【黒瀬直宏が迫る 戦後中小企業史】第9回 減速経済期(1974~90年)の中小企業経営(1) NPO法人アジア中小企業協力機構 理事長 黒瀬 直宏

 「戦後中小企業史」をテーマにした黒瀬直宏氏(嘉悦大学元教授)の連載。第9回は、減速経済期(1974~90年)の中小企業経営(1)です。

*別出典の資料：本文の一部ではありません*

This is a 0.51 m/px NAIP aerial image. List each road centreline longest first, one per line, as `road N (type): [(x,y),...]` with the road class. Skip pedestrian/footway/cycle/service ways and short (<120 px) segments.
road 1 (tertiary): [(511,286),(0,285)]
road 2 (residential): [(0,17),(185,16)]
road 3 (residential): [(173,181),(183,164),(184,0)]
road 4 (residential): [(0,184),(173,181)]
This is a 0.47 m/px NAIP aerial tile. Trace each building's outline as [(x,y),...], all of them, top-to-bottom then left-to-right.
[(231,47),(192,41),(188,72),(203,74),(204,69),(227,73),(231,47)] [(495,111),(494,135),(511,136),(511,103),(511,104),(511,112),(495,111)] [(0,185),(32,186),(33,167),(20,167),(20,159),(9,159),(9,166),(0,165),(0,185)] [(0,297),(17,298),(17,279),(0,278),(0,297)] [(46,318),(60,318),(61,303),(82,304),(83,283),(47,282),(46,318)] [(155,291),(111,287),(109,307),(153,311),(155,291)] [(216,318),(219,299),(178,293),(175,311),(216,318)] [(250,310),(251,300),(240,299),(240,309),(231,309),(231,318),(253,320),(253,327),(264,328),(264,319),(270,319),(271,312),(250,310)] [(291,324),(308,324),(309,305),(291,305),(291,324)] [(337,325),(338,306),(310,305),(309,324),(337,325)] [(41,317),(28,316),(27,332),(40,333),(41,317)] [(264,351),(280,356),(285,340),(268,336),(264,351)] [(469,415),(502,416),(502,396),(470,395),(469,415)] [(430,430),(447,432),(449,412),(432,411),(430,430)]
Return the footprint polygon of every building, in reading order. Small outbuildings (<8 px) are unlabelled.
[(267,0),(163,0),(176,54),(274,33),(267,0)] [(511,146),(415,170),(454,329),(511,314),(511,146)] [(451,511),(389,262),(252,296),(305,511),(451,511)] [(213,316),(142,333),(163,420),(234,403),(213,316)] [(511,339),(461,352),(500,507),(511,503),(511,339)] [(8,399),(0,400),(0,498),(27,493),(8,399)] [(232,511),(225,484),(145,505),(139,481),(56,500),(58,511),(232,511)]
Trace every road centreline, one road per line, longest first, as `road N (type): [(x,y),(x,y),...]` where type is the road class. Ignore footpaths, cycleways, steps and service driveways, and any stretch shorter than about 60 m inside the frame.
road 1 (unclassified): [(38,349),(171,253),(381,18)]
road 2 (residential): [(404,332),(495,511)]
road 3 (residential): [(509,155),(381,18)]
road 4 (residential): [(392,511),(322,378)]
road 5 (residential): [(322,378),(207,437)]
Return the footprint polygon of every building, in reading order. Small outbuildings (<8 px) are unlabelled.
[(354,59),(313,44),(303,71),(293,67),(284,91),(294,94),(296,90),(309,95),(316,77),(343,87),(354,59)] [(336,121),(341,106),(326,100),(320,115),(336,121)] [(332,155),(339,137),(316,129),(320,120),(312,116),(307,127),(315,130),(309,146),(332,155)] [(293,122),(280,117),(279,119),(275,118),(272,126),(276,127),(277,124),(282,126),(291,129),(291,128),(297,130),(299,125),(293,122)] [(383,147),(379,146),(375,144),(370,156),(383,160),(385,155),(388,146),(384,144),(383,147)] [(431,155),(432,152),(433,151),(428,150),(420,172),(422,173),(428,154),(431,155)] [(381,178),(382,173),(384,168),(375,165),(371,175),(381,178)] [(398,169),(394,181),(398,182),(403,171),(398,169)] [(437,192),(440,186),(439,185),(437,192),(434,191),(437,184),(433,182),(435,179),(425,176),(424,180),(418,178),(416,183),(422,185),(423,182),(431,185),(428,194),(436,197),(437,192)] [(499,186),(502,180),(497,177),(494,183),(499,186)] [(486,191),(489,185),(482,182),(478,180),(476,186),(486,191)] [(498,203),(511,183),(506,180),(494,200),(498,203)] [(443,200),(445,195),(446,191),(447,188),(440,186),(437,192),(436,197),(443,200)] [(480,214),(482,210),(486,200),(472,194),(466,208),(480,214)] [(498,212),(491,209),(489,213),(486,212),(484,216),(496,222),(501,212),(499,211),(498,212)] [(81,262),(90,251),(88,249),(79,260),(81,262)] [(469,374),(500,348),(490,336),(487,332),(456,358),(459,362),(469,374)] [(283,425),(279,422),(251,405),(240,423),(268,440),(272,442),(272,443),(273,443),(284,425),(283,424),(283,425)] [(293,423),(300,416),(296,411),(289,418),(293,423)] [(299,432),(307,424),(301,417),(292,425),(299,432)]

 減速経済期には中小企業問題が悪化し始めましたが(前回参照)、中小企業の新たな革新も起きました。既存の国内耐久消費財市場は飽和化し、貿易摩擦も激しくなったので、産業は高加工度分野への移行を図り、製品の高付加価値化・多品種少量化が進みました。高付加価値化には中小企業の持つ各種専門情報が必要であり、多品種少量化は小回りの利く中小企業の得意とするところなので、中小企業の企業家活動の舞台が広がりました。また、中小企業は人材不足に悩まされてきたために、従業員の能力を開花させ、情報発見活動を活発化させる経営理念や組織運営能力を磨いてきました。

 こうして企業家活動のための客体的、主体的条件が強化されたため、企業家活動が活発化し、次のような新たな「代表的発展中小企業」として「開発志向型中小企業」が出現しました。

「開発志向型中小企業」の特徴

 産業の高加工度化・製品の高付加価値化は、中小企業に製品の高機能化や多様化への貢献を要求します。それに応じて現れたのがこのタイプで、次の特徴があります。

 第1に、研究開発力を有し、差別化された製品や加工方法を生み出しています。中小企業の発展条件は高度成長期の量産性から研究開発による差別性へ移りました。

 第2に、研究開発に必要な情報的経営資源と効率的な多品種少量生産に必要なME(マイクロ・エレクトロニクス)機器が、主要な経営資源となっています。ME機器の代表が「メカトロ機」と呼ばれるNC工作機械で、プログラムを変えることにより種々の作業を熟練労働者並みに行えます。

 第3に、情報的経営資源の元になる「場面情報」発見のため、企業内および企業外(顧客や他企業)との情報共有に力を入れています(情報共有的組織運営)。

 筆者などが行った機械工業に関する調査によると、1989年時点で製品開発を継続的に行っている中小企業が全体で3分の1、小零細規模層(従業員1~19人)でも4分の1近くに達していました。また、下請企業の26.4%が「研究開発部門」を持っているという調査もあり(『中小企業白書1990年版』)、規模、業態を問わず、中小企業が開発志向化していることが分かります。

いくつかのタイプ

 「開発志向型中小企業」には次のようなタイプがあります。

 第1は「開発補完型」で、従来の下請企業が与えられた図面に基づいて生産するだけだったのに対し、親企業が提示した仕様を基に設計図を提案します。場合によっては仕様から提案します。一刻も早く新製品を市場に出したい大企業の製品開発を効率化する役割を果たしています。「開発志向型中小企業」のなかで最も多いタイプです。

 第2は「専門加工業型」です。唯一性の強い独創的な加工方法を開発する企業で、その開発力をいわば自社製品にしており、下請け企業の域を脱しています。

 第3は「製品開発型」で、市場規模の小さい産業用機械や日用消費財の開発を行う企業です。ただし、受託開発にとどまり、自社ブランド品開発に至らない企業もよく見かけます。

 第4は、「ベンチャー・ビジネス」で、「開発志向型中小企業」の中でも開発活動への特化度が高く(例えば、従業員の多くが研究開発要員であるというように)、情報集約度の極めて高い創造的な製品を生み出している企業です。なお、「ベンチャー・ビジネス」を、経営者が研究者などの専門職出身で、大企業をスピンアウトしたものが多いという点で、専門技能に依拠する伝統的中小企業とは断絶的ともいうべき相違があるとする見方もありました。しかし、その後、経営者が大企業出身者でない既存中小企業からも創造的な製品を生み出す中小企業が現れており、筆者は「ベンチャー・ビジネス」を伝統的中小企業と連続する「開発志向型中小企業」の1種として位置づけています。